Excerpted data below:

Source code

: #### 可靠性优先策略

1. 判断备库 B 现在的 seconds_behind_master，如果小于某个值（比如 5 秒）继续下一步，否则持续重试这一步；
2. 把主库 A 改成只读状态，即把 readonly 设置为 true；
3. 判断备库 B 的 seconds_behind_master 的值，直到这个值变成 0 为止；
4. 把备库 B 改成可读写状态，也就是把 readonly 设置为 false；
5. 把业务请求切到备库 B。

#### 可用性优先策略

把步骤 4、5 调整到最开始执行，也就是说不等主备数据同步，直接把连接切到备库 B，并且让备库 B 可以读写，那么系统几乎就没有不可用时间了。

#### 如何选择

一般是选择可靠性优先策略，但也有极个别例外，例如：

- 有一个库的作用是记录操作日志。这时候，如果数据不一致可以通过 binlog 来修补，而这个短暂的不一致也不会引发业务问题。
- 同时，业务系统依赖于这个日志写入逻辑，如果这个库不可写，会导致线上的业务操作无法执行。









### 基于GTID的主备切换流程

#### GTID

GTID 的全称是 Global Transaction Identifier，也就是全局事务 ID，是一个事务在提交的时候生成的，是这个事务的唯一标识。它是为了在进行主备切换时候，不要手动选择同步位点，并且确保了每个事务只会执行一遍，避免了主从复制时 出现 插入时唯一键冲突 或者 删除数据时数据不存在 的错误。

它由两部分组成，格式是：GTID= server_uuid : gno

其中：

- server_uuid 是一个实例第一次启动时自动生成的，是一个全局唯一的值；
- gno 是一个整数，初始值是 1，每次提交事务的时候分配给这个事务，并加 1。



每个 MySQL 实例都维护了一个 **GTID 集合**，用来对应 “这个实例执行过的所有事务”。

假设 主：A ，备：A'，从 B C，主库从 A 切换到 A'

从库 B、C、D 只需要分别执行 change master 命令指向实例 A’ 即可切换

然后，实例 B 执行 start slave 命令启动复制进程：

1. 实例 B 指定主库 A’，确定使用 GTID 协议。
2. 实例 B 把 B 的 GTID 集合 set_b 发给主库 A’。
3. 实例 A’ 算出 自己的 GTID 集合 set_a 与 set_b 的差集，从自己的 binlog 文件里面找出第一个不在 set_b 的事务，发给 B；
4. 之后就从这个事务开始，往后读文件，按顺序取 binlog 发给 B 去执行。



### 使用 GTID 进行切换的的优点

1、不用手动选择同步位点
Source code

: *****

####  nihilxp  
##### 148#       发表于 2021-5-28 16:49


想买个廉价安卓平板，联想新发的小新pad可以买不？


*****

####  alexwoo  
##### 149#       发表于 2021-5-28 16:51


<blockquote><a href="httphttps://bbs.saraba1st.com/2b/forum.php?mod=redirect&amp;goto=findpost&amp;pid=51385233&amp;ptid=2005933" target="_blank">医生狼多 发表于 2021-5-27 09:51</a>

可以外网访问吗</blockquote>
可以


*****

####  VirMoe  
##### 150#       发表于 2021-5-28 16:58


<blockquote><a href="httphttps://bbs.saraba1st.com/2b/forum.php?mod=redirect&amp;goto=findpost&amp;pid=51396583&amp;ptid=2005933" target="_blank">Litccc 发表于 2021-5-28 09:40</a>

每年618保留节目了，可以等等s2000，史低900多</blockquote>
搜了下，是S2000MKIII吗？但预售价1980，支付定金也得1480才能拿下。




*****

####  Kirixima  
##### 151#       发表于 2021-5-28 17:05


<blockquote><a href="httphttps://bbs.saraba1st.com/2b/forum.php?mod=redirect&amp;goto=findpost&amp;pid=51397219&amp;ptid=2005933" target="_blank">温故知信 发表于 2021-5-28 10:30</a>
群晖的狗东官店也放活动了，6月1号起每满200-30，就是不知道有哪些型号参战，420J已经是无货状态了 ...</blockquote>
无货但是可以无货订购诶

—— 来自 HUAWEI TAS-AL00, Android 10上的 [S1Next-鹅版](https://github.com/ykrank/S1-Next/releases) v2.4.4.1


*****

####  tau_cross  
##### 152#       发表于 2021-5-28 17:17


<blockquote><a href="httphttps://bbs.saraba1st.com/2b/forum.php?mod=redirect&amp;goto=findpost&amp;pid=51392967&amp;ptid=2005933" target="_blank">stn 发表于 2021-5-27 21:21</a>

End of Excerpted data.

■ Exercise brief ■
Set the entries above down again, each one exactly as written.

■ Solution for this task ■
Source code

: #### 可靠性优先策略

1. 判断备库 B 现在的 seconds_behind_master，如果小于某个值（比如 5 秒）继续下一步，否则持续重试这一步；
2. 把主库 A 改成只读状态，即把 readonly 设置为 true；
3. 判断备库 B 的 seconds_behind_master 的值，直到这个值变成 0 为止；
4. 把备库 B 改成可读写状态，也就是把 readonly 设置为 false；
5. 把业务请求切到备库 B。

#### 可用性优先策略

把步骤 4、5 调整到最开始执行，也就是说不等主备数据同步，直接把连接切到备库 B，并且让备库 B 可以读写，那么系统几乎就没有不可用时间了。

#### 如何选择

一般是选择可靠性优先策略，但也有极个别例外，例如：

- 有一个库的作用是记录操作日志。这时候，如果数据不一致可以通过 binlog 来修补，而这个短暂的不一致也不会引发业务问题。
- 同时，业务系统依赖于这个日志写入逻辑，如果这个库不可写，会导致线上的业务操作无法执行。









### 基于GTID的主备切换流程

#### GTID

GTID 的全称是 Global Transaction Identifier，也就是全局事务 ID，是一个事务在提交的时候生成的，是这个事务的唯一标识。它是为了在进行主备切换时候，不要手动选择同步位点，并且确保了每个事务只会执行一遍，避免了主从复制时 出现 插入时唯一键冲突 或者 删除数据时数据不存在 的错误。

它由两部分组成，格式是：GTID= server_uuid : gno

其中：

- server_uuid 是一个实例第一次启动时自动生成的，是一个全局唯一的值；
- gno 是一个整数，初始值是 1，每次提交事务的时候分配给这个事务，并加 1。



每个 MySQL 实例都维护了一个 **GTID 集合**，用来对应 “这个实例执行过的所有事务”。

假设 主：A ，备：A'，从 B C，主库从 A 切换到 A'

从库 B、C、D 只需要分别执行 change master 命令指向实例 A’ 即可切换

然后，实例 B 执行 start slave 命令启动复制进程：

1. 实例 B 指定主库 A’，确定使用 GTID 协议。
2. 实例 B 把 B 的 GTID 集合 set_b 发给主库 A’。
3. 实例 A’ 算出 自己的 GTID 集合 set_a 与 set_b 的差集，从自己的 binlog 文件里面找出第一个不在 set_b 的事务，发给 B；
4. 之后就从这个事务开始，往后读文件，按顺序取 binlog 发给 B 去执行。



### 使用 GTID 进行切换的的优点

1、不用手动选择同步位点
Source code

: *****

####  nihilxp  
##### 148#       发表于 2021-5-28 16:49


想买个廉价安卓平板，联想新发的小新pad可以买不？


*****

####  alexwoo  
##### 149#       发表于 2021-5-28 16:51


<blockquote><a href="httphttps://bbs.saraba1st.com/2b/forum.php?mod=redirect&amp;goto=findpost&amp;pid=51385233&amp;ptid=2005933" target="_blank">医生狼多 发表于 2021-5-27 09:51</a>

可以外网访问吗</blockquote>
可以


*****

####  VirMoe  
##### 150#       发表于 2021-5-28 16:58


<blockquote><a href="httphttps://bbs.saraba1st.com/2b/forum.php?mod=redirect&amp;goto=findpost&amp;pid=51396583&amp;ptid=2005933" target="_blank">Litccc 发表于 2021-5-28 09:40</a>

每年618保留节目了，可以等等s2000，史低900多</blockquote>
搜了下，是S2000MKIII吗？但预售价1980，支付定金也得1480才能拿下。




*****

####  Kirixima  
##### 151#       发表于 2021-5-28 17:05


<blockquote><a href="httphttps://bbs.saraba1st.com/2b/forum.php?mod=redirect&amp;goto=findpost&amp;pid=51397219&amp;ptid=2005933" target="_blank">温故知信 发表于 2021-5-28 10:30</a>
群晖的狗东官店也放活动了，6月1号起每满200-30，就是不知道有哪些型号参战，420J已经是无货状态了 ...</blockquote>
无货但是可以无货订购诶

—— 来自 HUAWEI TAS-AL00, Android 10上的 [S1Next-鹅版](https://github.com/ykrank/S1-Next/releases) v2.4.4.1


*****

####  tau_cross  
##### 152#       发表于 2021-5-28 17:17


<blockquote><a href="httphttps://bbs.saraba1st.com/2b/forum.php?mod=redirect&amp;goto=findpost&amp;pid=51392967&amp;ptid=2005933" target="_blank">stn 发表于 2021-5-27 21:21</a>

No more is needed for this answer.